You are viewing a plain text version of this content. The canonical link for it is here.
Posted to commits@opennlp.apache.org by ki...@apache.org on 2022/01/07 09:16:24 UTC

[opennlp] branch master updated: OPENNLP-1350: Improve normaliser MAIL_REGEX (#399)

This is an automated email from the ASF dual-hosted git repository.

kinow pushed a commit to branch master
in repository https://gitbox.apache.org/repos/asf/opennlp.git


The following commit(s) were added to refs/heads/master by this push:
     new cb0f3e6  OPENNLP-1350: Improve normaliser MAIL_REGEX (#399)
cb0f3e6 is described below

commit cb0f3e6c92dbce0f5307a3fbedf6f87fab0d2307
Author: Jon Marius Venstad <jo...@users.noreply.github.com>
AuthorDate: Fri Jan 7 10:16:15 2022 +0100

    OPENNLP-1350: Improve normaliser MAIL_REGEX (#399)
    
    The `MAIL_REGEX` in `UrlCharSSequenceNormalizer` causes `replaceAll(...)` to become extremely costly when given an input string with a long sequence of characters from the first character set in the regex, but which ultimately fails to match the whole regex. This pull request fixes that, and also another detail:
    
    Allow + in the local part, and disallow _ in the domain part. There are other characters that are allowed in the local part as well, but these are less common (https://en.wikipedia.org/wiki/Email_address).
    
    The speedup for unfortunate input is achieved by adding a negative lookbehind with a single characters from the first character set.
    Currently, the replaceAll(" ") on a string of ~100K characters from the set [-_.0-9A-Za-z] runs in ~1minute on modern hardware; adding a negative lookbehind with one of the characters from that set reduces this to a few milliseconds, and is functionally equivalent. (Consider the current pattern and a match from position i to k. If the character at i-1 is in the character set, there would also be a match from i-1 to k, which would already be replaced.)
---
 .../java/opennlp/tools/util/normalizer/UrlCharSequenceNormalizer.java | 2 +-
 .../opennlp/tools/util/normalizer/UrlCharSequenceNormalizerTest.java  | 4 ++++
 2 files changed, 5 insertions(+), 1 deletion(-)

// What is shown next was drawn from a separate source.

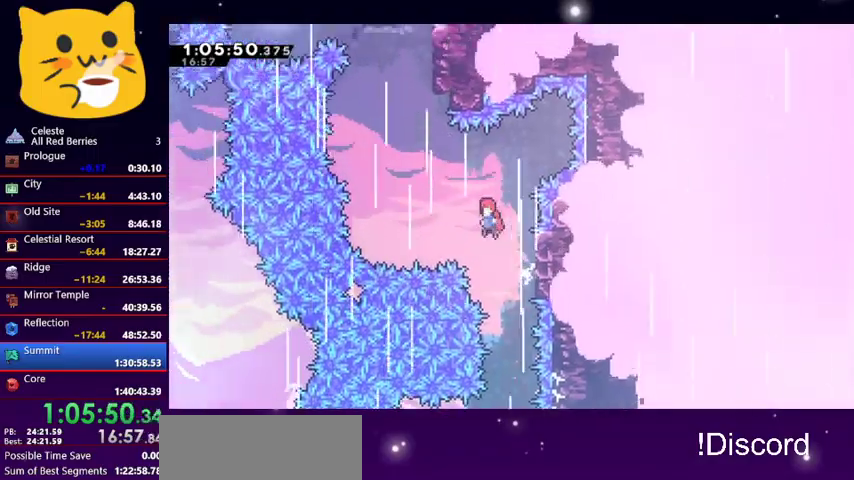
{"keys": ["dash", "up"], "events": [[367, "dash", "down"], [367, "jump1", "up"], [367, "left", "up"]]}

diff --git a/opennlp-tools/src/main/java/opennlp/tools/util/normalizer/UrlCharSequenceNormalizer.java b/opennlp-tools/src/main/java/opennlp/tools/util/normalizer/UrlCharSequenceNormalizer.java
index 847f86d..188e389 100644
--- a/opennlp-tools/src/main/java/opennlp/tools/util/normalizer/UrlCharSequenceNormalizer.java
+++ b/opennlp-tools/src/main/java/opennlp/tools/util/normalizer/UrlCharSequenceNormalizer.java
@@ -26,7 +26,7 @@ public class UrlCharSequenceNormalizer implements CharSequenceNormalizer {
   private static final Pattern URL_REGEX =
       Pattern.compile("https?://[-_.?&~;+=/#0-9A-Za-z]+");
   private static final Pattern MAIL_REGEX =
-      Pattern.compile("[-_.0-9A-Za-z]+@[-_0-9A-Za-z]+[-_.0-9A-Za-z]+");
+      Pattern.compile("(?<![-+_.0-9A-Za-z])[-+_.0-9A-Za-z]+@[-0-9A-Za-z]+[-.0-9A-Za-z]+");
 
   private static final UrlCharSequenceNormalizer INSTANCE = new UrlCharSequenceNormalizer();
 
diff --git a/opennlp-tools/src/test/java/opennlp/tools/util/normalizer/UrlCharSequenceNormalizerTest.java b/opennlp-tools/src/test/java/opennlp/tools/util/normalizer/UrlCharSequenceNormalizerTest.java
index 72eb83a..d5ac1a9 100644
--- a/opennlp-tools/src/test/java/opennlp/tools/util/normalizer/UrlCharSequenceNormalizerTest.java
+++ b/opennlp-tools/src/test/java/opennlp/tools/util/normalizer/UrlCharSequenceNormalizerTest.java
@@ -43,5 +43,9 @@ public class UrlCharSequenceNormalizerTest {
     Assert.assertEquals(
         "asdf   2nnfdf  ", normalizer.normalize("asdf asd.fdfa@hasdk23.com.br" +
             " 2nnfdf asd.fdfa@hasdk23.com.br"));
+    Assert.assertEquals(
+        "asdf   2nnfdf", normalizer.normalize("asdf asd+fdfa@hasdk23.com.br 2nnfdf"));
+    Assert.assertEquals(
+        "asdf  _br 2nnfdf", normalizer.normalize("asdf asd.fdfa@hasdk23.com_br 2nnfdf"));
   }
 }